┏━━
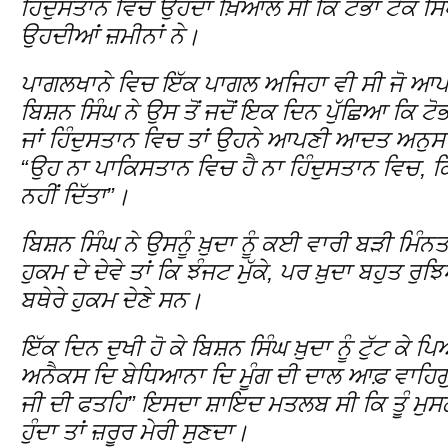
ਹਿੰਦੁਸਤਾਨ ਵਿਚ ਉਹਦਾ ਖ਼ਿਆਲ ਸੀ ਕਿ ਟੋਭਾ ਟੇਕ ਸਿੰਘ ਤ
ਉਹਦੀਆਂ ਜ਼ਮੀਨਾਂ ਨੇ।
ਪਾਗਲਖਾਨੇ ਵਿਚ ਇੱਕ ਪਾਗਲ ਅਜਿਹਾ ਵੀ ਸੀ ਜੋ ਆਪਣੇ
ਬਿਸ਼ਨ ਸਿੰਘ ਨੇ ਉਸ ਤੋਂ ਜਦੋਂ ਇਕ ਦਿਨ ਪੁੱਛਿਆ ਕਿ ਟੋ
ਜਾਂ ਹਿੰਦੁਸਤਾਨ ਵਿਚ ਤਾਂ ਉਹਨੇ ਆਪਣੀ ਆਦਤ ਅਨੁਸ
“ਉਹ ਨਾ ਪਾਕਿਸਤਾਨ ਵਿਚ ਹੈ ਨਾ ਹਿੰਦੁਸਤਾਨ ਵਿਚ, ਕ
ਨਹੀਂ ਦਿੱਤਾ”।
ਬਿਸ਼ਨ ਸਿੰਘ ਨੇ ਉਸਨੂੰ ਖ਼ੁਦਾ ਨੂੰ ਕਈ ਵਾਰੀ ਬੜੀ ਮਿ
ਹੁਕਮ ਦੇ ਦੇਵੇ ਤਾਂ ਕਿ ਝੰਜਟ ਮੁੱਕੇ, ਪਰ ਖ਼ੁਦਾ ਬਹੁਤ 
ਬਥੇਰੇ ਹੁਕਮ ਦੇਣੇ ਸਨ।
ਇੱਕ ਦਿਨ ਦੁਖੀ ਹੋ ਕੇ ਬਿਸ਼ਨ ਸਿੰਘ ਖ਼ੁਦਾ ਨੂੰ ਟੁੱਟ ਕ
ਅਨੈਕਸ ਦਿ ਬੇਧਿਆਨਾ ਦਿ ਮੂੰਗ ਦੀ ਦਾਲ ਆਫ਼ ਵਾਹਿਗੁਰ
ਜੀ ਦੀ ਫਤਹਿ” ਇਸਦਾ ਸ਼ਾਇਦ ਮਤਲਬ ਸੀ ਕਿ ਤੂੰ ਮੁਸਲਮਾਨ
ਹੁੰਦਾ ਤਾਂ ਜ਼ਰੂਰ ਮੇਰੀ ਸੁਣਦਾ।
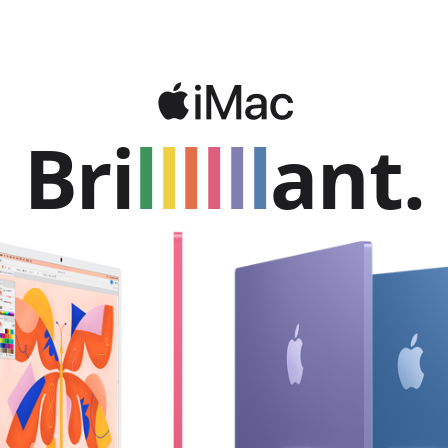
Bri
l
l
l
l
l
l
ant.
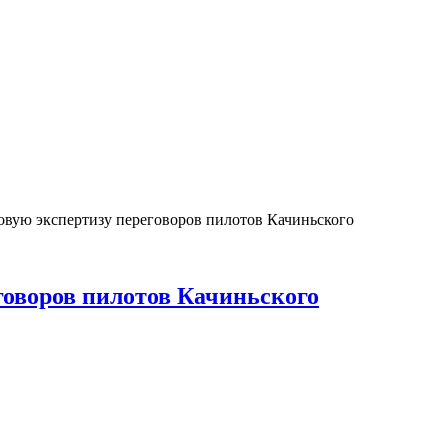
вую экспертизу переговоров пилотов Качиньского
говоров пилотов Качиньского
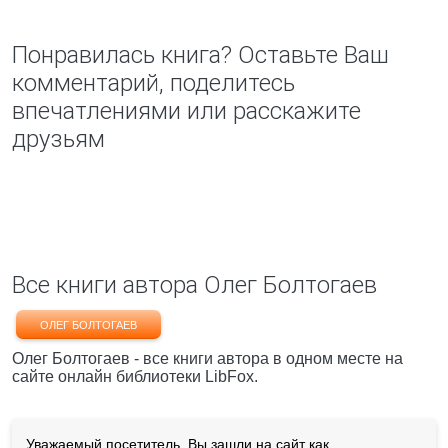
Понравилась книга? Оставьте Ваш
комментарий, поделитесь
впечатлениями или расскажите
друзьям
Все книги автора Олег Болтогаев
ОЛЕГ БОЛТОГАЕВ
Олег Болтогаев - все книги автора в одном месте на
сайте онлайн библиотеки LibFox.
Уважаемый посетитель, Вы зашли на сайт как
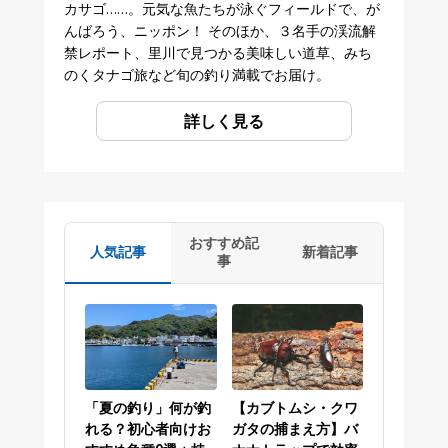
カサゴ……。元気な魚たちが泳ぐフィールドで、が
んばろう、ニッポン！ そのほか、３名手の渓流解
禁レポート、里川で見つかる美味しい道草、みち
のくタナゴ旅など旬の釣り満載でお届け。
詳しく見る
おすすめ記
人気記事
新着記事
事
「夏の釣り」何が釣
【カブトムシ・クワ
れる？初心者向けお
ガタの捕まえ方】バ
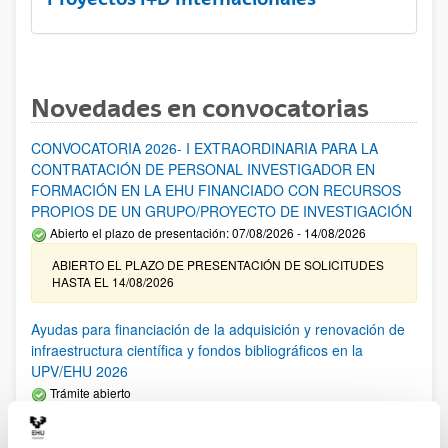
Novedades en convocatorias
CONVOCATORIA 2026- I EXTRAORDINARIA PARA LA
CONTRATACIÓN DE PERSONAL INVESTIGADOR EN
FORMACIÓN EN LA EHU FINANCIADO CON RECURSOS
PROPIOS DE UN GRUPO/PROYECTO DE INVESTIGACIÓN
Abierto el plazo de presentación: 07/08/2026 - 14/08/2026
ABIERTO EL PLAZO DE PRESENTACIÓN DE SOLICITUDES
HASTA EL 14/08/2026
Ayudas para financiación de la adquisición y renovación de
infraestructura científica y fondos bibliográficos en la
UPV/EHU 2026
Trámite abierto
25/03/2026: Corrección de errores del listado provisional de
solicitudes admitidas y excluidas. 23/03/2026: Relación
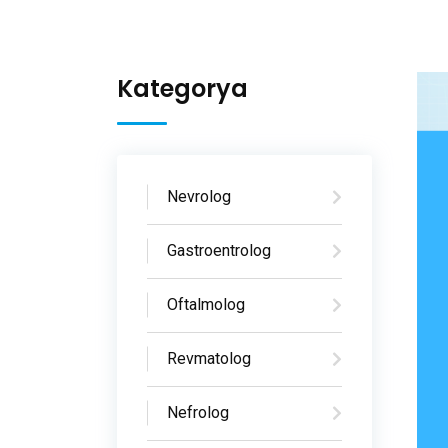
Kategorya
Nevrolog
Gastroentrolog
Oftalmolog
Revmatolog
Nefrolog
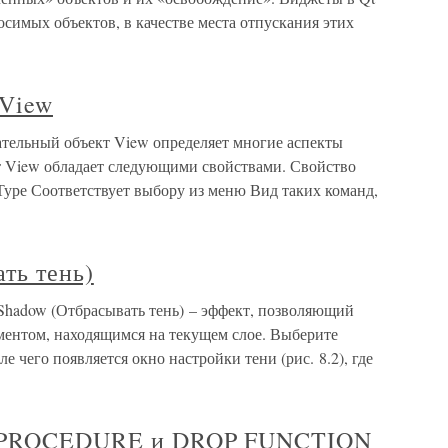
осимых объектов, в качестве места отпускания этих
 View
тельный объект View определяет многие аспекты
т View обладает следующими свойствами. Свойство
Туре Соответствует выбору из меню Вид таких команд,
ть тень)
 Shadow (Отбрасывать тень) – эффект, позволяющий
ментом, находящимся на текущем слое. Выберите
е чего появляется окно настройки тени (рис. 8.2), где
OP PROCEDURE и DROP FUNCTION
┗━━
Problem to work on:
Turn every line of text read from the material into a numbered list, one line per item, leaving out blank lines and the pictures themselves.

Problem solution:
1. ਹਿੰਦੁਸਤਾਨ ਵਿਚ ਉਹਦਾ ਖ਼ਿਆਲ ਸੀ ਕਿ ਟੋਭਾ ਟੇਕ ਸਿੰਘ ਤ
2. ਉਹਦੀਆਂ ਜ਼ਮੀਨਾਂ ਨੇ।
3. ਪਾਗਲਖਾਨੇ ਵਿਚ ਇੱਕ ਪਾਗਲ ਅਜਿਹਾ ਵੀ ਸੀ ਜੋ ਆਪਣੇ
4. ਬਿਸ਼ਨ ਸਿੰਘ ਨੇ ਉਸ ਤੋਂ ਜਦੋਂ ਇਕ ਦਿਨ ਪੁੱਛਿਆ ਕਿ ਟੋ
5. ਜਾਂ ਹਿੰਦੁਸਤਾਨ ਵਿਚ ਤਾਂ ਉਹਨੇ ਆਪਣੀ ਆਦਤ ਅਨੁਸ
6. “ਉਹ ਨਾ ਪਾਕਿਸਤਾਨ ਵਿਚ ਹੈ ਨਾ ਹਿੰਦੁਸਤਾਨ ਵਿਚ, ਕ
7. ਨਹੀਂ ਦਿੱਤਾ”।
8. ਬਿਸ਼ਨ ਸਿੰਘ ਨੇ ਉਸਨੂੰ ਖ਼ੁਦਾ ਨੂੰ ਕਈ ਵਾਰੀ ਬੜੀ ਮਿ
9. ਹੁਕਮ ਦੇ ਦੇਵੇ ਤਾਂ ਕਿ ਝੰਜਟ ਮੁੱਕੇ, ਪਰ ਖ਼ੁਦਾ ਬਹੁਤ 
10. ਬਥੇਰੇ ਹੁਕਮ ਦੇਣੇ ਸਨ।
11. ਇੱਕ ਦਿਨ ਦੁਖੀ ਹੋ ਕੇ ਬਿਸ਼ਨ ਸਿੰਘ ਖ਼ੁਦਾ ਨੂੰ ਟੁੱਟ ਕ
12. ਅਨੈਕਸ ਦਿ ਬੇਧਿਆਨਾ ਦਿ ਮੂੰਗ ਦੀ ਦਾਲ ਆਫ਼ ਵਾਹਿਗੁਰ
13. ਜੀ ਦੀ ਫਤਹਿ” ਇਸਦਾ ਸ਼ਾਇਦ ਮਤਲਬ ਸੀ ਕਿ ਤੂੰ ਮੁਸਲਮਾਨ
14. ਹੁੰਦਾ ਤਾਂ ਜ਼ਰੂਰ ਮੇਰੀ ਸੁਣਦਾ।
15. Bri
16. l
17. l
18. l
19. l
20. l
21. l
22. ant.
23. вую экспертизу переговоров пилотов Качиньского
24. говоров пилотов Качиньского
25. Понравилась книга? Оставьте Ваш
26. комментарий, поделитесь
27. впечатлениями или расскажите
28. друзьям
29. Все книги автора Олег Болтогаев
30. ОЛЕГ БОЛТОГАЕВ
31. Олег Болтогаев - все книги автора в одном месте на
32. сайте онлайн библиотеки LibFox.
33. Уважаемый посетитель, Вы зашли на сайт как
34. カサゴ……。元気な魚たちが泳ぐフィールドで、が
35. んばろう、ニッポン！ そのほか、３名手の渓流解
36. 禁レポート、里川で見つかる美味しい道草、みち
37. のくタナゴ旅など旬の釣り満載でお届け。
38. 詳しく見る
39. おすすめ記
40. 人気記事
41. 新着記事
42. 事
43. 「夏の釣り」何が釣
44. 【カブトムシ・クワ
45. れる？初心者向けお
46. ガタの捕まえ方】バ
47. Novedades en convocatorias
48. CONVOCATORIA 2026- I EXTRAORDINARIA PARA LA
49. CONTRATACIÓN DE PERSONAL INVESTIGADOR EN
50. FORMACIÓN EN LA EHU FINANCIADO CON RECURSOS
51. PROPIOS DE UN GRUPO/PROYECTO DE INVESTIGACIÓN
52. Abierto el plazo de presentación: 07/08/2026 - 14/08/2026
53. ABIERTO EL PLAZO DE PRESENTACIÓN DE SOLICITUDES
54. HASTA EL 14/08/2026
55. Ayudas para financiación de la adquisición y renovación de
56. infraestructura científica y fondos bibliográficos en la
57. UPV/EHU 2026
58. Trámite abierto
59. 25/03/2026: Corrección de errores del listado provisional de
60. solicitudes admitidas y excluidas. 23/03/2026: Relación
61. Kategorya
62. Nevrolog
63. Gastroentrolog
64. Oftalmolog
65. Revmatolog
66. Nefrolog
67. осимых объектов, в качестве места отпускания этих
68.  View
69. тельный объект View определяет многие аспекты
70. т View обладает следующими свойствами. Свойство
71. Туре Соответствует выбору из меню Вид таких команд,
72. ть тень)
73.  Shadow (Отбрасывать тень) – эффект, позволяющий
74. ментом, находящимся на текущем слое. Выберите
75. е чего появляется окно настройки тени (рис. 8.2), где
76. OP PROCEDURE и DROP FUNCTION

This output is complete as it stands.